# Model 3 Delivery Suggestions



## Jaspal (Apr 12, 2016)

Hello Ev Supporters,

It’s been a while and I haven’t been active for a long time (I know, I’m sorry lol). I’m taking delivery of my midnight silver model 3 tomorrow at 4pm in Fremont!!! I was looking for suggestions on what to name my car. I don’t know why I’m having a tough time hahaha. 

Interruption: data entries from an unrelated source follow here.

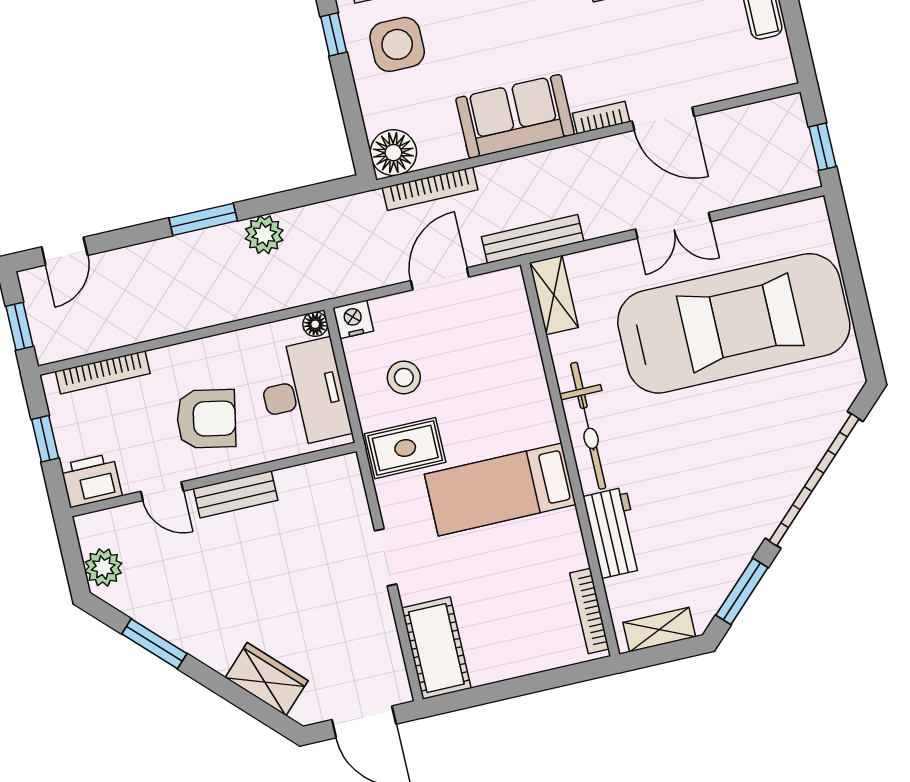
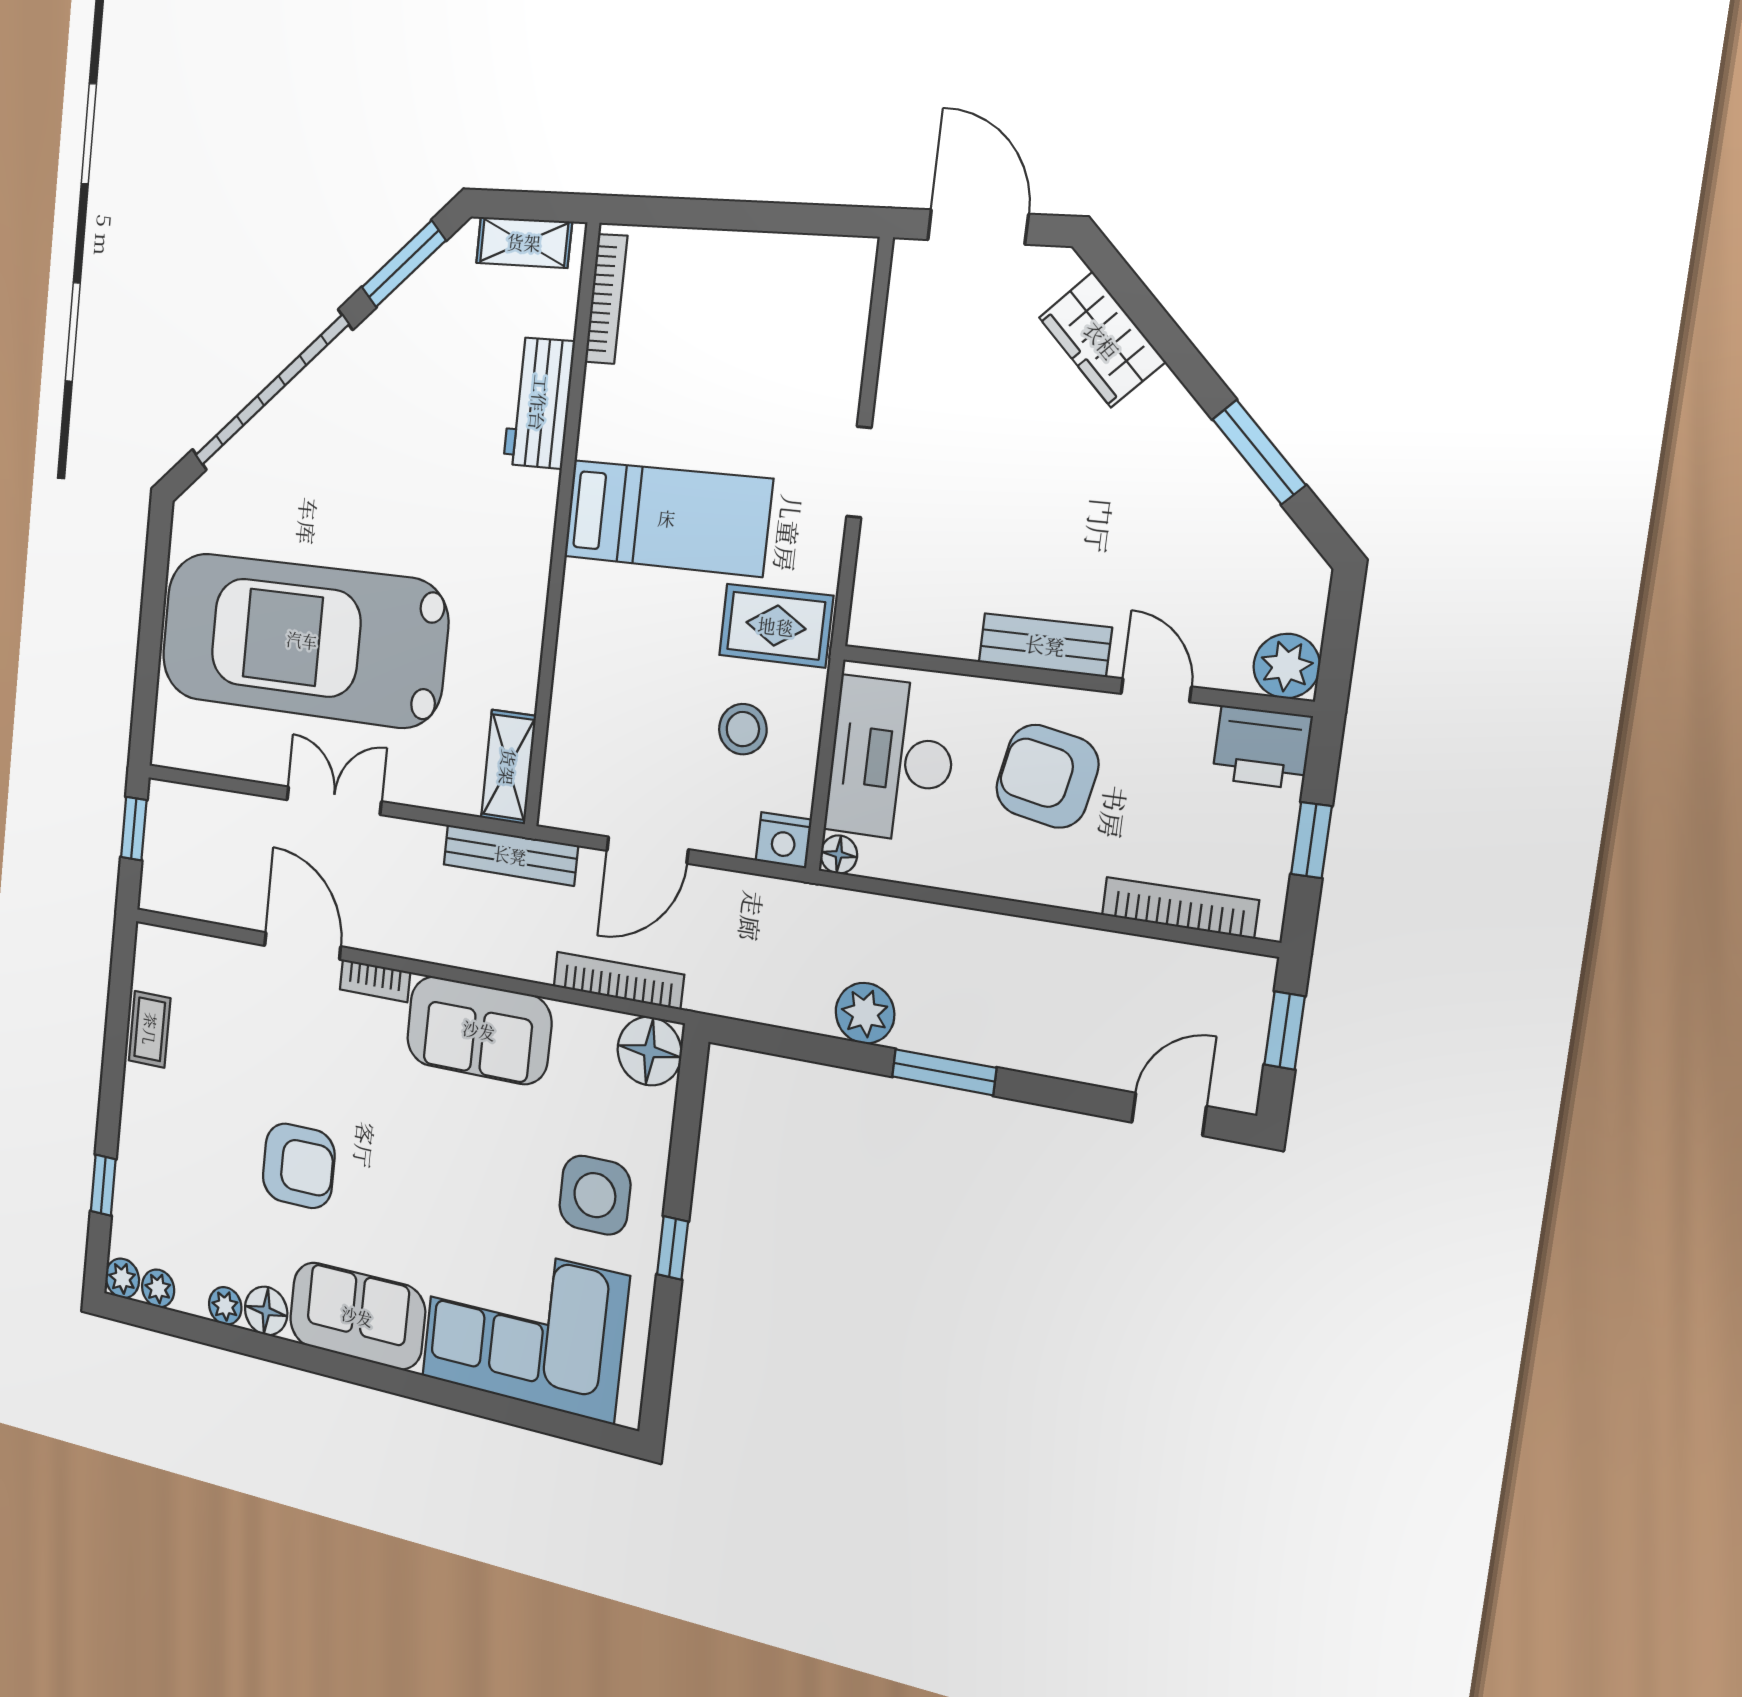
bicycle: (588, 426) -> (523, 567), removed
plant: (103, 567) -> (1287, 666), moved
cot: (436, 648) -> (833, 310), removed

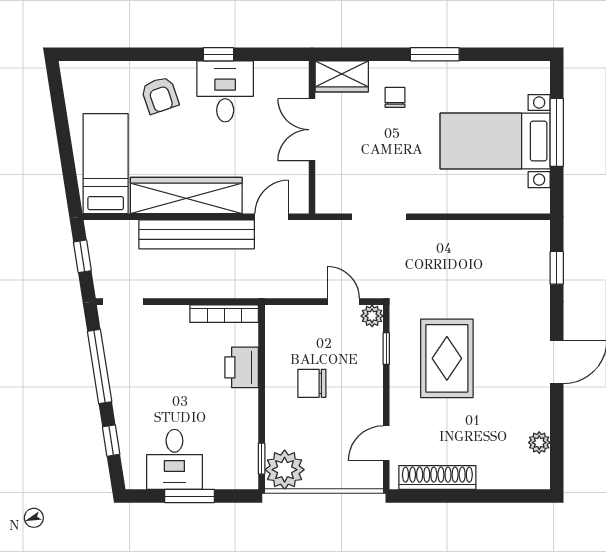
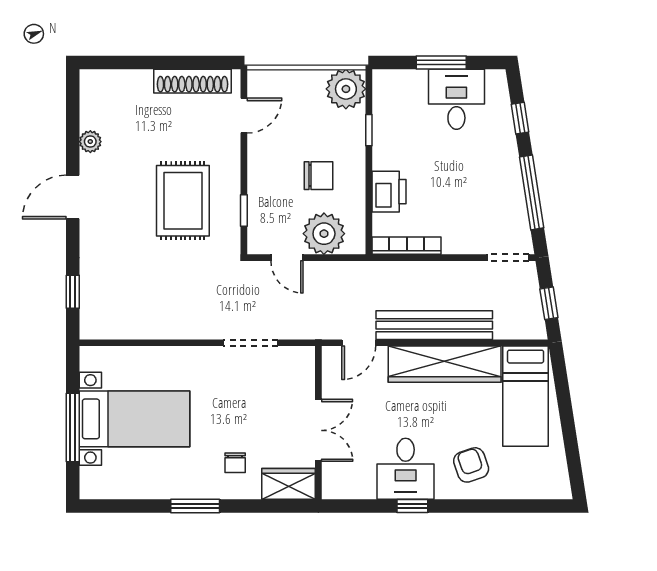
plant: (372, 316) -> (324, 234), moved, width x1.87, depth x1.87
plant: (539, 443) -> (90, 142), moved
window: (262, 459) -> (369, 130), moved

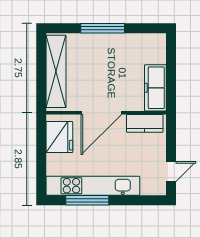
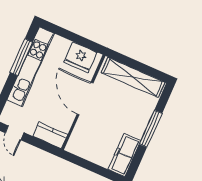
freezer: (155, 88) -> (124, 155), moved, turned -90
kitchen counter: (145, 123) -> (50, 135), moved, turned 90

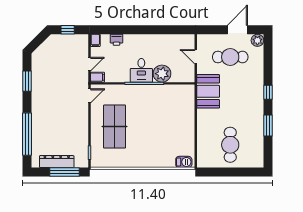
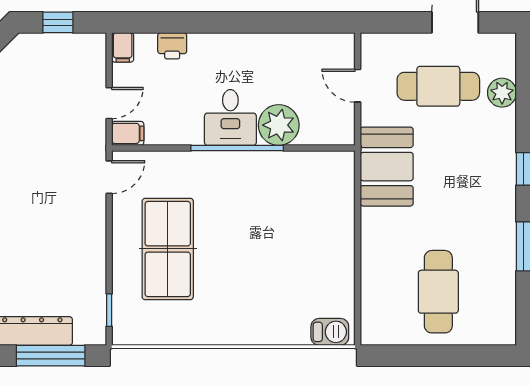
plant: (257, 40) -> (502, 93), moved

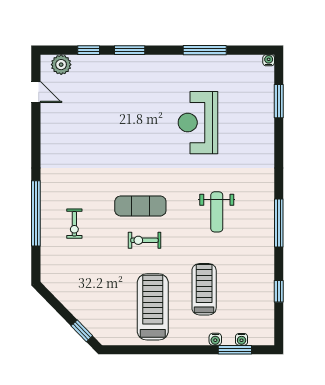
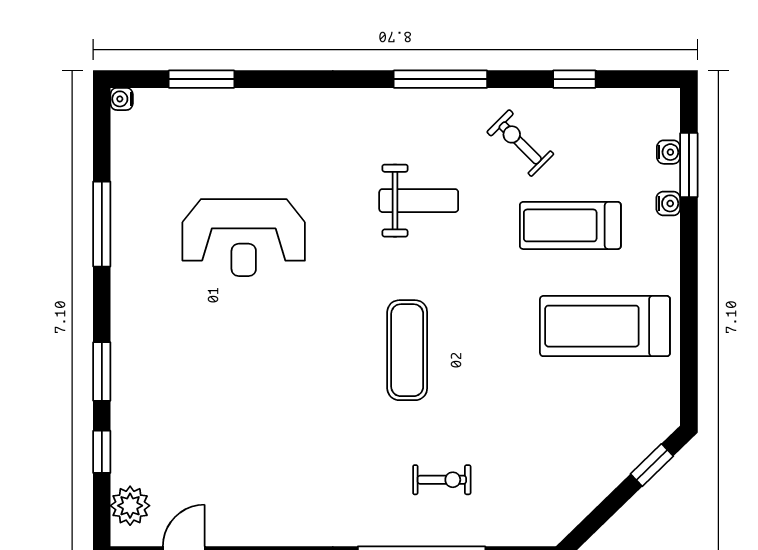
exercise bike: (144, 240) -> (520, 143), moved, turned 135

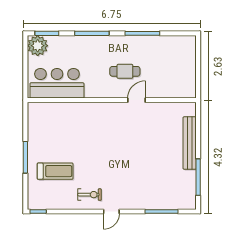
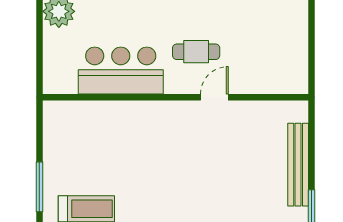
bar counter: (57, 83) -> (121, 71), moved

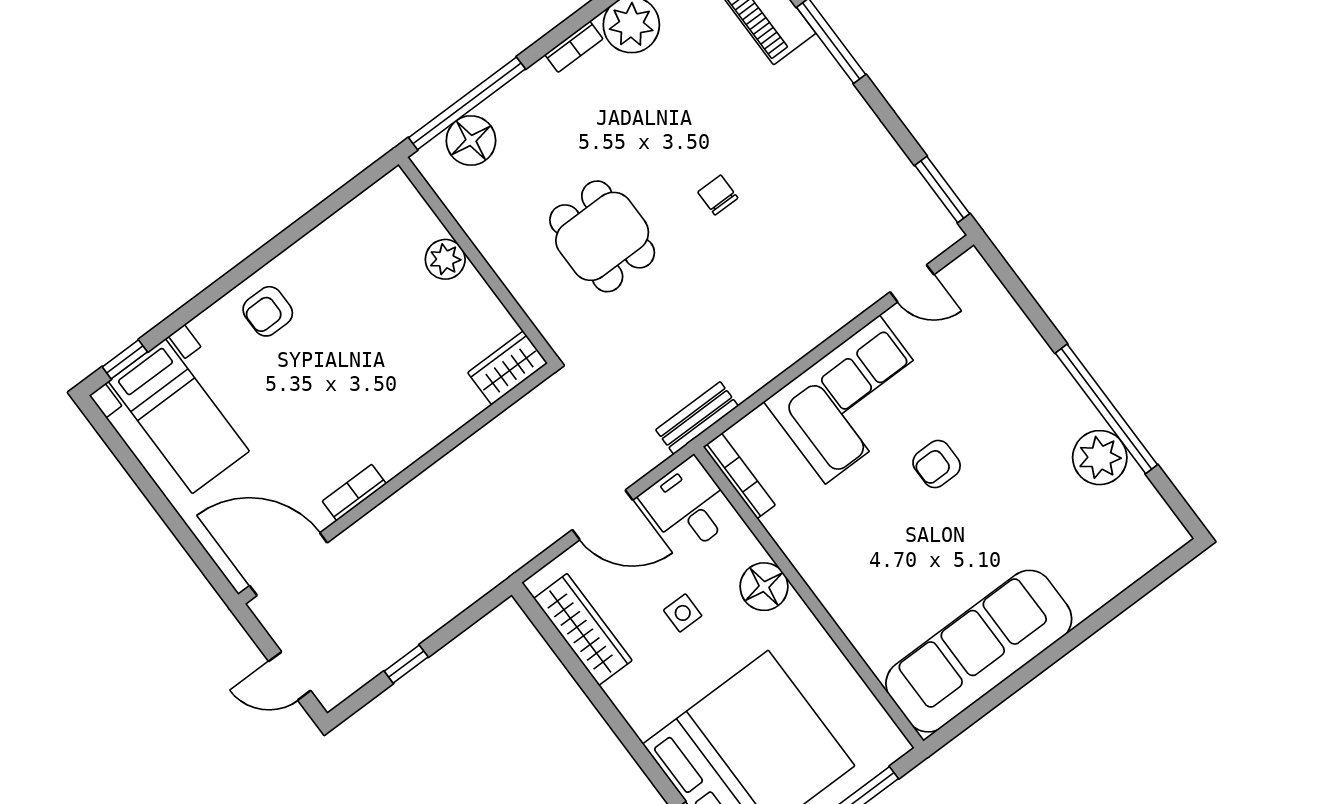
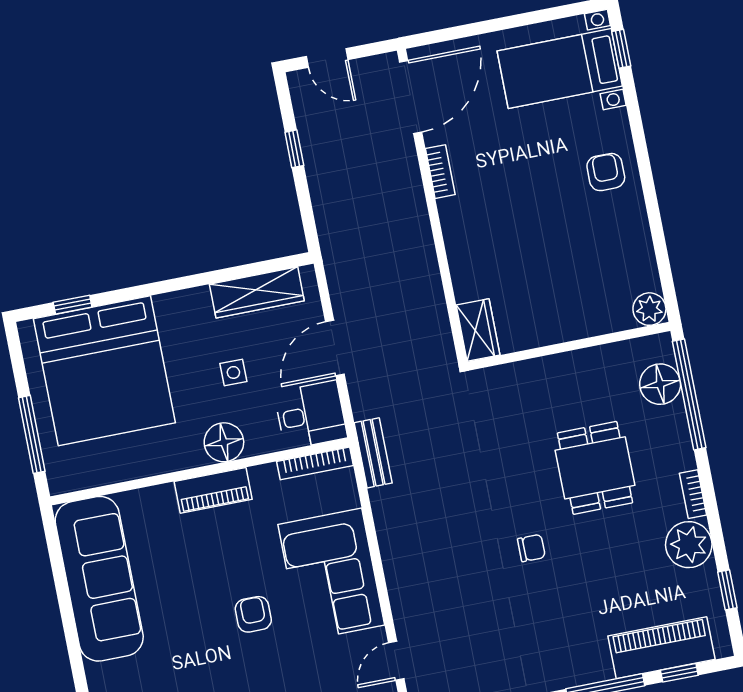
dining table: (602, 236) -> (595, 468), moved, turned 90
plant: (445, 259) -> (649, 309), moved
piano: (822, 573) -> (213, 490), added
door: (290, 676) -> (327, 58), swing flipped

Also is there a checklist I can follow to check for any problems with the model 3? Anything I should look out for when taking delivery? 

Thanks, 
Jaspal Singh


----------



## PNWmisty (Aug 19, 2017)

You might try asking this in the Model 3 forum.


----------



## SoFlaModel3 (Apr 15, 2017)

Jaspal said:


> Hello Ev Supporters,
> 
> It's been a while and I haven't been active for a long time (I know, I'm sorry lol). I'm taking delivery of my midnight silver model 3 tomorrow at 4pm in Fremont!!! I was looking for suggestions on what to name my car. I don't know why I'm having a tough time hahaha.
> 
> ...


Congrats and welcome to Team Midnight Silver 

Here is the delivery checklist: https://teslaownersonline.com/threads/delivery-checklist.4275/

As for names, I feel like you have 2 camps:
1) Personal meaning
2) Creative Techy/Tesla/SpaceX/BoringCo makes

There is no right or wrong answer there


----------